Saturday, 6 August 2011


U.S. Downgraded - BBC Reporting Fails


>> SATURDAY, AUGUST 06, 2011

It's happened. Standard & Poor's has downgraded the United States' credit rating to AA+ for the first time in history. Worse still, they have a negative outlook on the country fixing things in the near future enough to restore AAA confidence. Earlier this week, Moody's re-affirmed its AAA rating for the US, but also placed a negative outlook on maintaining that status. Fitch takes the same unhappy view. Let's be very, very clear here, clear enough to counter all BBC propaganda and ideological commentary (I hesitate to call it "reporting" at this point) on the debt agreement, and the entire process leading up to where we are now. As I've been saying for some time now, both S&P and Moody's have stated explicitly that the debt agreement does not do anywhere near enough to lower spending enough to maintain their confidence in the country's ability to right the ship.

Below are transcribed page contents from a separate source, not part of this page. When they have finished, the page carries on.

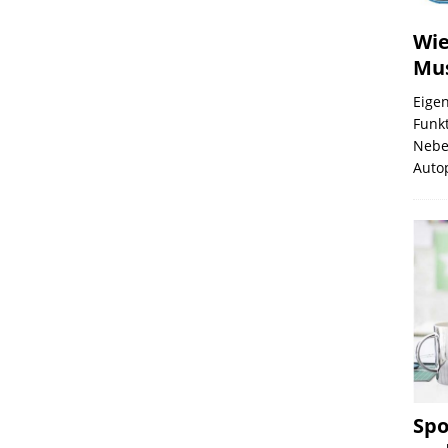
Wie
Mus
Eigen
Funkt
Nebe
Auto
Spo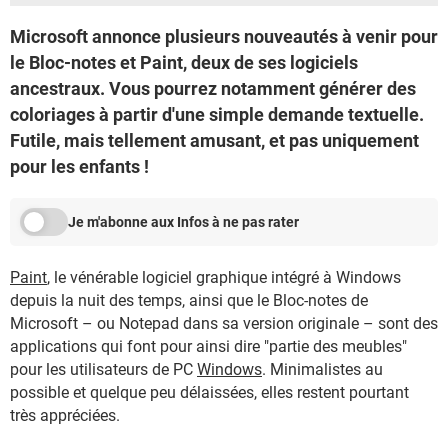
Microsoft annonce plusieurs nouveautés à venir pour
le Bloc-notes et Paint, deux de ses logiciels
ancestraux. Vous pourrez notamment générer des
coloriages à partir d'une simple demande textuelle.
Futile, mais tellement amusant, et pas uniquement
pour les enfants !
Je m'abonne aux Infos à ne pas rater
Paint
, le vénérable logiciel graphique intégré à Windows
depuis la nuit des temps, ainsi que le Bloc-notes de
Microsoft – ou Notepad dans sa version originale – sont des
applications qui font pour ainsi dire "partie des meubles"
pour les utilisateurs de PC
Windows
. Minimalistes au
possible et quelque peu délaissées, elles restent pourtant
très appréciées.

Moody's:

In assigning a negative outlook to the rating, Moody's indicated, however, that there would be a risk of downgrade if (1) there is a weakening in fiscal discipline in the coming year; (2) further fiscal consolidation measures are not adopted in 2013; (3) the economic outlook deteriorates significantly; or (4) there is an appreciable rise in the US government's funding costs over and above what is currently expected. First, while the combination of the congressional committee process and automatic triggers provides a mechanism to induce fiscal discipline, this framework is untested. Attempts at fiscal rules in the past have not always stood the test of time. Therefore, should the new mechanism put in place by the Budget Control Act prove ineffective, this could affect the rating negatively. Moody's baseline scenario assumes that fiscal discipline is maintained in 2012, despite pressures for fiscal relaxation that often precede general elections and the difficult negotiations that are likely to arise due to the scheduled expiration of the so-called "Bush tax cuts" at the end of that year.
"Fiscal discipline". "Fiscal consolidation". No mention of tax rises, no demand for increased "revenues". Fitch:
While the agreement is clearly a step in the right direction, the United States, as in much of Europe, must also confront tough choices on tax and spending against a weak economic back drop if the budget deficit and government debt is to be cut to safer levels over the medium term. The increase in the debt ceiling and agreement on the broad parameters of a deficit-reduction plan support Fitch’s judgment that, despite the intensity and theatre of political discourse in the United States, there is the political will and capacity to ultimately do the right thing. In Fitch’s opinion, the agreement is an important first step but not the end of the process towards putting in place a credible plan to reduce the budget deficit to a level that would secure the United States’ ‘AAA’ status over the medium-term.
"A step in the right direction". Does this sound like what the BBC told you on Tuesday? No, it does not. To them, this was forced on the President by the extremist Tea Party movement, out of a desire for "purity". Notice they don't say "raise taxes", only that we must face "tough choices on taxing and spending".
The review will focus on the U.S. sovereign credit fundamentals relative to ‘AAA’ peers and medium-term economic and fiscal prospects in light of Sunday’s agreement on cuts of nearly USD1 trillion over 10 years on discretionary spending and the establishment of a bipartisan, bicameral Congressional committee that will identify an additional USD1.5 trillion of additional deficit reduction by year-end.
Cuts in "discretionary spending". Not bleed the rich. And finally, Standard & Poor's (Actual statement is in a PDF file)
We lowered our long-term rating on the U.S. because we believe that the prolonged controversy over raising the statutory debt ceiling and the related fiscal policy debate indicate that further near-term progress containing the growth in public spending, especially on entitlements, or on reaching an agreement on raising revenues is less likely than we previously assumed and will remain a contentious and fitful process. We also believe that the fiscal consolidation plan that Congress and the Administration agreed to this week falls short of the amount that we believe is necessary to stabilize the general government debt burden by the middle of the decade.
"Containing the growth in public spending". "Fiscal consolidation". Yes, they alone talk about raising revenues, but don't say how or how much. In fact:
Standard & Poor's takes no position on the mix of spending and revenue measures that Congress and the Administration might conclude is appropriate for putting the U.S.'s finances on a sustainable footing.